Springtime is a perfect time to head outdoors. Unfortunately, it’s also a purr-fect time for your dog’s or cat’s allergies to flare up.
Just as their human parents are susceptible to seasonal allergies, Max the dog and Molly the cat may find themselves with infections, itchy skin and other symptoms due to springtime allergens.
So, what can you do to put your pet out of his or her allergy misery? We’ve collected advice from the American Kennel Club
, pet insurance provider Trupanion
, Tufts University’s veterinary school
, Dogwood Veterinary Hospital & Pet Resort
, the Whole Dog Journal
, the Drake Center for Veterinary Care
and Dr. Sara Skiwski
, a holistic and integrative veterinarian.
Seasonal Allergy Relief for Pets
1. Limit time outside
One of the easiest ways to keep your pet allergy-free is to keep them away from allergens. This may mean spending more time inside to avoid run-ins with environmental triggers of your pet’s allergies. This can help avoid allergy symptoms like itchiness, ear infections, skin infections, skin redness and inflamed eyes.
2. Do some spring cleaning
Your pet may be tracking allergens into your house from outdoors. To keep those allergens in check, regularly sweep and vacuum your home, and frequently wash bedding and blankets.
3. Practice fur care and foot care
To help ensure your pet’s fur remains pollen-free, give them a bath after they’ve romped outdoors. Use a shampoo that gently cleans the coat, paws and inside of the ears without irritation. If there’s not enough time for a full bath, quickly soak the paws to help remove at least some allergens.
An alternative to a bath or a soak: Wipe down the fur and paws with a damp cloth. You could go a step further by initially spraying the fur and paws with a bottle containing witch hazel, and then wiping the fur and paws with a cloth.
4. Purify the air
Installing an air purifier equipped with a HEPA filter can reduce airborne allergens (such as pollen) in your home. You also might look into a HEPA vacuum for cleaning your rugs, carpeting and furniture.
5. Fight off fleas
Fleas are active in warm weather, including the springtime, and can be a source of allergy symptoms. Consider using flea control products
to reduce the number of flea bites that your dog or cat may suffer.

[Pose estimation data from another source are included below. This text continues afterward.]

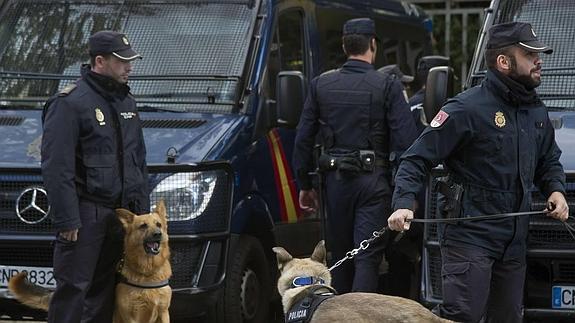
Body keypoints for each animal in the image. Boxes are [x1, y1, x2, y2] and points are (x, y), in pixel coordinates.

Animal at [9, 201, 172, 322]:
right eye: (143, 226)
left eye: (158, 224)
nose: (158, 234)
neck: (148, 272)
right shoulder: (131, 316)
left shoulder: (163, 313)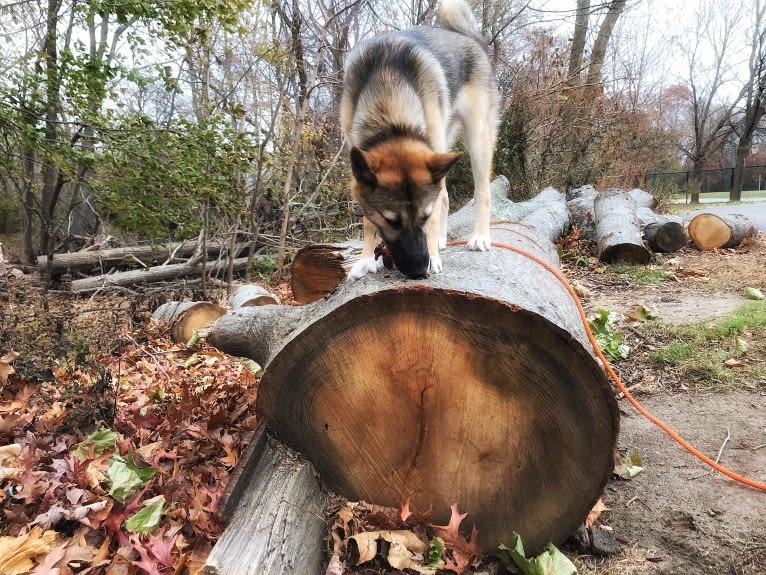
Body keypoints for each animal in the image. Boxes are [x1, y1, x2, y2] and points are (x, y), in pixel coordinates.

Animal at [340, 0, 500, 280]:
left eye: (424, 217)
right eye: (391, 221)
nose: (417, 271)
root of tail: (469, 39)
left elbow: (437, 208)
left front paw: (433, 256)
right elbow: (368, 219)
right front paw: (365, 259)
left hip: (477, 139)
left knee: (483, 191)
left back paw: (480, 237)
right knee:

6. Ask about prescription medication
Anti-inflammatory drugs (such as steroids) prescribed by your veterinarian may be a treatment option. You also might inquire about immunotherapy or topical steroids. If your pet is suffering from allergy-related infections, you may want to check out treatment with antibiotics.
7. Feed your pet an anti-inflammatory diet
A high-carbohydrate diet can cause or worsen inflammation that accompanies allergies. However, a diet low in carbs, particularly grains, and low in processed foods can decrease inflammation.
8. Investigate raw local honey
Raw local honey may help combat your pet’s environmental allergies. The “raw” aspect is important, because it means the honey is unpasteurized and unprocessed, thereby locking in all the good stuff. The “local” aspect is vital, too, as locally produced honey contains small amounts of pollen from your area. This helps boost your pet’s allergy-battling immune system.
9. Turn over a new (nettle) leaf
For centuries, the stinging nettle leaf
has been a popular remedy for symptoms of seasonal allergies. Some research has shown that it reduces inflammation, decrease itching and improve immunity. Herbal pet supplements may include stinging nettle as an ingredient.†
10. Consider quercetin
A supplement with quercetin
, a bioflavonoid, can combat allergy symptoms like itching, scratching and redness. Many pet parents turn to quercetin as a natural antihistamine.†
11. Bump up the intake of omega-3 fatty acids
Products (such as supplements) that are rich in omega-3 fatty acids
may ease allergy a pet’s symptoms like itching and scratching. These fatty acids provide anti-inflammatory benefits.†
12. Look into coconut oil
Topical use of coconut oil
, a natural moisturizer, may soothe your pet’s dry, itchy, irritated skin. In addition, a fatty acid in coconut oil known as lauric acid may offer anti-inflammatory, anti-fungal and anti-bacterial properties. Chat with your veterinarian before trying coconut oil as an oral therapy, as it may produce side effects like diarrhea.†
†These statements have not been approved by the Food and Drug Administration. These products are not intended to diagnose, treat, cure or prevent disease.